WHAT YOU SHOULD DO: Copy whichever lines of the data hold the word "Аудио".
ENTRIES SHOWN Start Marker
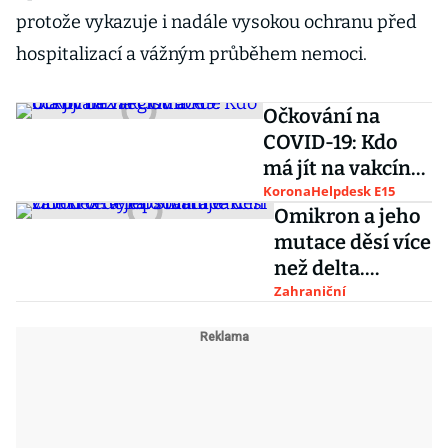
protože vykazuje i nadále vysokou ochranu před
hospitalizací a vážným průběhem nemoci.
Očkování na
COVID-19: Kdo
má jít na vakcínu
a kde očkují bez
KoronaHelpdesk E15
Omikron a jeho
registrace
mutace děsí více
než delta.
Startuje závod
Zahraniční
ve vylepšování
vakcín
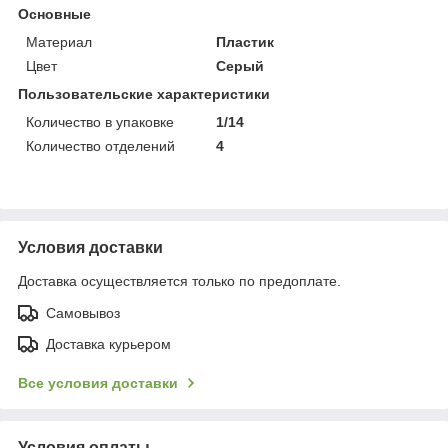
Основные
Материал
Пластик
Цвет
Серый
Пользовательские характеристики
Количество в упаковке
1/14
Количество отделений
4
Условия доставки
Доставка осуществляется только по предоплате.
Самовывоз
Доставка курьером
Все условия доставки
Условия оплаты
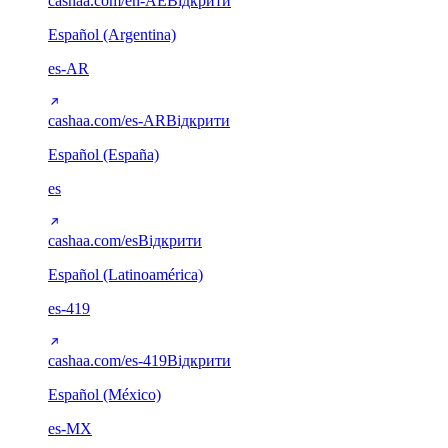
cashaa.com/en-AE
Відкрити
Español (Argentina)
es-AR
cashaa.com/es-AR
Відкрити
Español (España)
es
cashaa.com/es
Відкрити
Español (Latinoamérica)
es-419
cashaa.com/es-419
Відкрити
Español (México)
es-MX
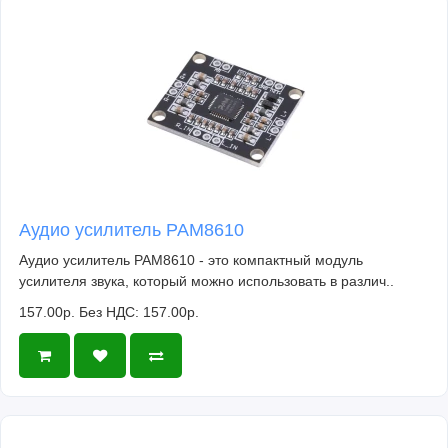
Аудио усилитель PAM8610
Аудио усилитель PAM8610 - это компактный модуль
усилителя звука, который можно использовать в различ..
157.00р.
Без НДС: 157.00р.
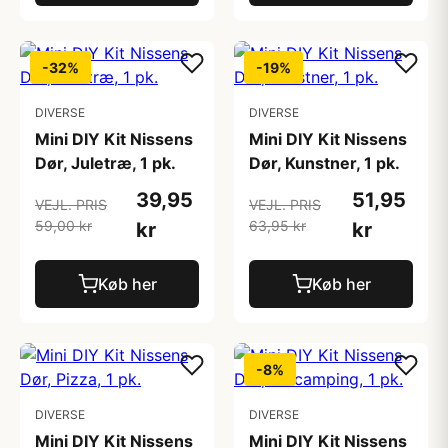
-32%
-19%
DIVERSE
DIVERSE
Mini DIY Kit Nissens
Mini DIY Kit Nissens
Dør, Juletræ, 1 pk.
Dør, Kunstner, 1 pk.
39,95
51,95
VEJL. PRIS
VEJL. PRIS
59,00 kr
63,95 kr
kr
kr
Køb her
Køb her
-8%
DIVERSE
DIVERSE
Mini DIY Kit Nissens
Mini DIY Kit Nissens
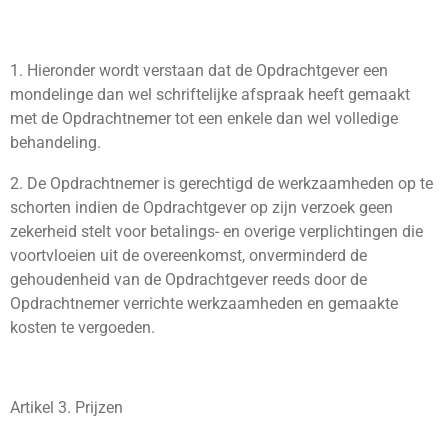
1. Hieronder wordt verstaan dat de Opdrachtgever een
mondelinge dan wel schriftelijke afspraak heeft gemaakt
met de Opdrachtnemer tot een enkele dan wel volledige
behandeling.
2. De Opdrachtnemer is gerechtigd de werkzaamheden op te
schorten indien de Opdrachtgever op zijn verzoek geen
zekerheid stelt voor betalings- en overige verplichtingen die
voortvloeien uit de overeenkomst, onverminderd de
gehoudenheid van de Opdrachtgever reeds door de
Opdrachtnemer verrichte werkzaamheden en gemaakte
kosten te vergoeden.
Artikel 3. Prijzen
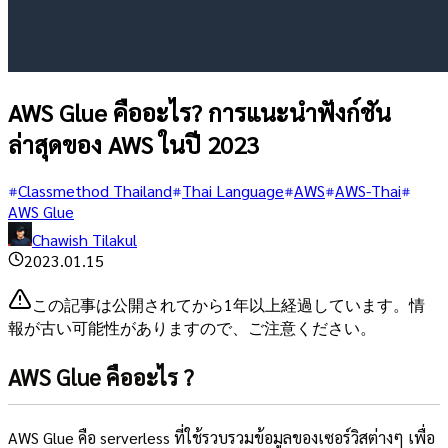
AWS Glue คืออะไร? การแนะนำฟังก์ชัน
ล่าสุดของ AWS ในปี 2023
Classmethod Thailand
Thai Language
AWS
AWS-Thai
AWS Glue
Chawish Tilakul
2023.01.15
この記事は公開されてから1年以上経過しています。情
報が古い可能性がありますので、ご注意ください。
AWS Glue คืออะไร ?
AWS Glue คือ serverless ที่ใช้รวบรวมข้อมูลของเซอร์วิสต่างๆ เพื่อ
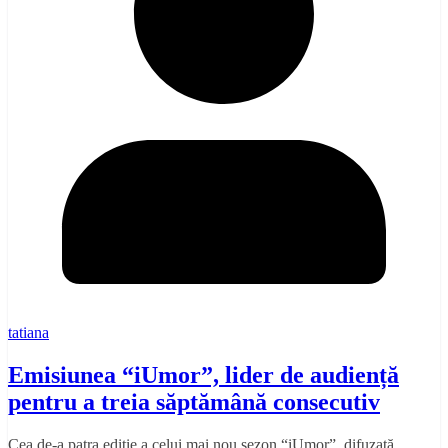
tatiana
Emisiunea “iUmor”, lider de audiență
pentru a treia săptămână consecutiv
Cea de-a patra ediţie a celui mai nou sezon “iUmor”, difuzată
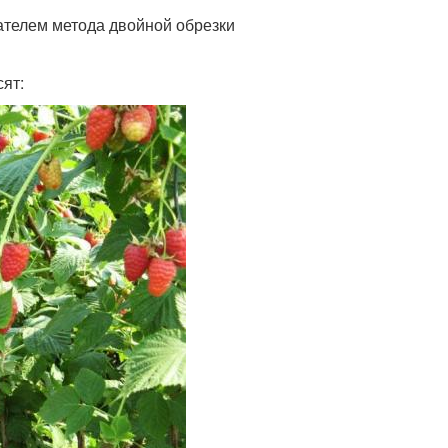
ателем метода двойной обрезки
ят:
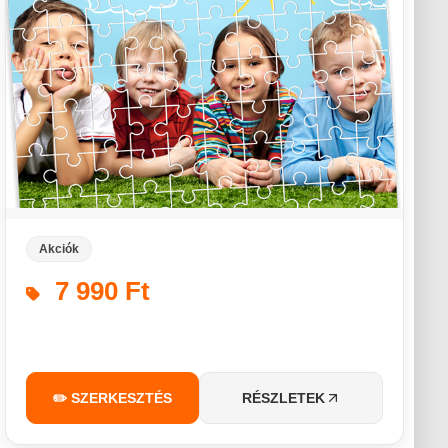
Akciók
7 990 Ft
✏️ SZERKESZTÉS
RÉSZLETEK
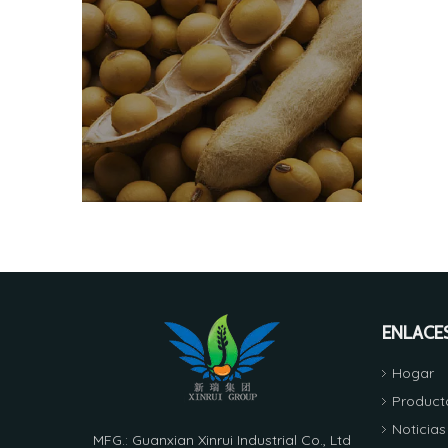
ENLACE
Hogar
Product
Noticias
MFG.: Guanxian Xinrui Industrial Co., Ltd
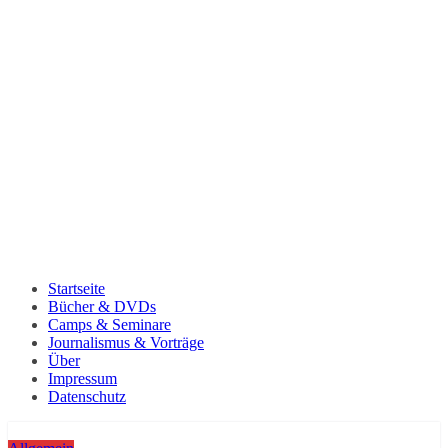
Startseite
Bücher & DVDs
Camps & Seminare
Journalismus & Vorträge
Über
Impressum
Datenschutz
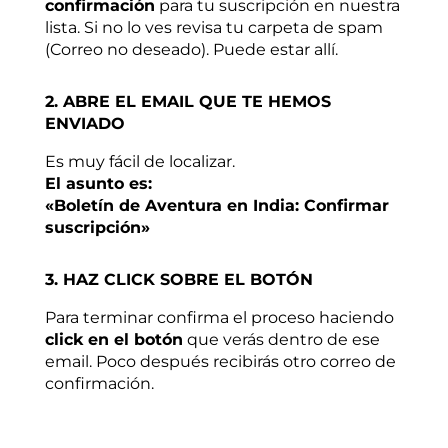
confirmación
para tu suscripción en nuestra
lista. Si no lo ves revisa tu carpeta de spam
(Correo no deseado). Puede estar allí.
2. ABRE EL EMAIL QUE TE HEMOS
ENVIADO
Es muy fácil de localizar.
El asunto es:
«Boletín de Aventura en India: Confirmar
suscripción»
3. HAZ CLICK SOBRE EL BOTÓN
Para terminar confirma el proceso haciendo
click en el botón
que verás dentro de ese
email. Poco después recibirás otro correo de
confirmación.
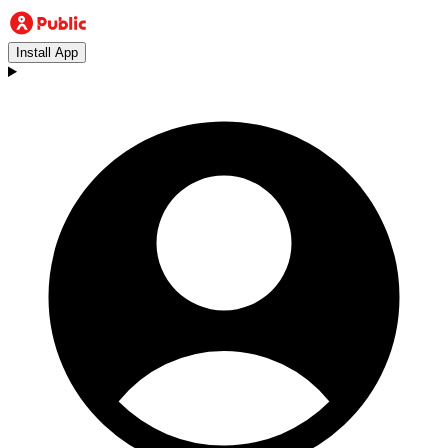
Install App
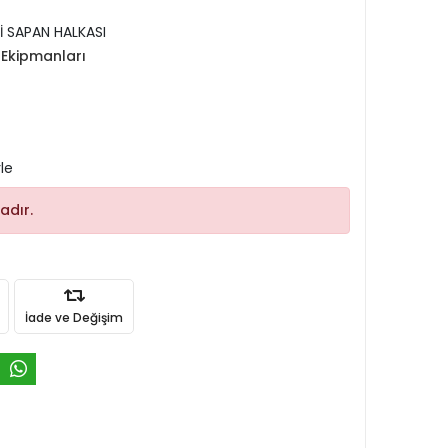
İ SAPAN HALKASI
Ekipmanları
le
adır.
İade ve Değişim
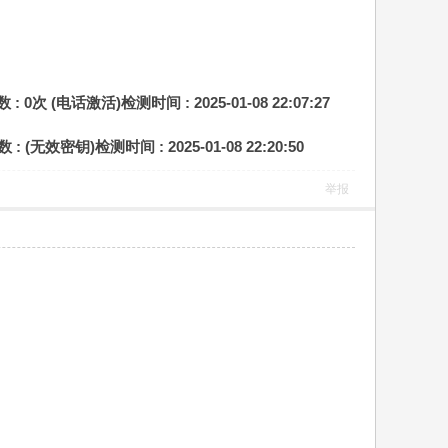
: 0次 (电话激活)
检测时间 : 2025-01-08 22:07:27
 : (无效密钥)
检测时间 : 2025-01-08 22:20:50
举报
ENTRIES SHOWN End Marker
RESPONSE TO THIS EXERCISE:
Аудио усилитель PAM8610
Аудио усилитель PAM8610 - это компактный модуль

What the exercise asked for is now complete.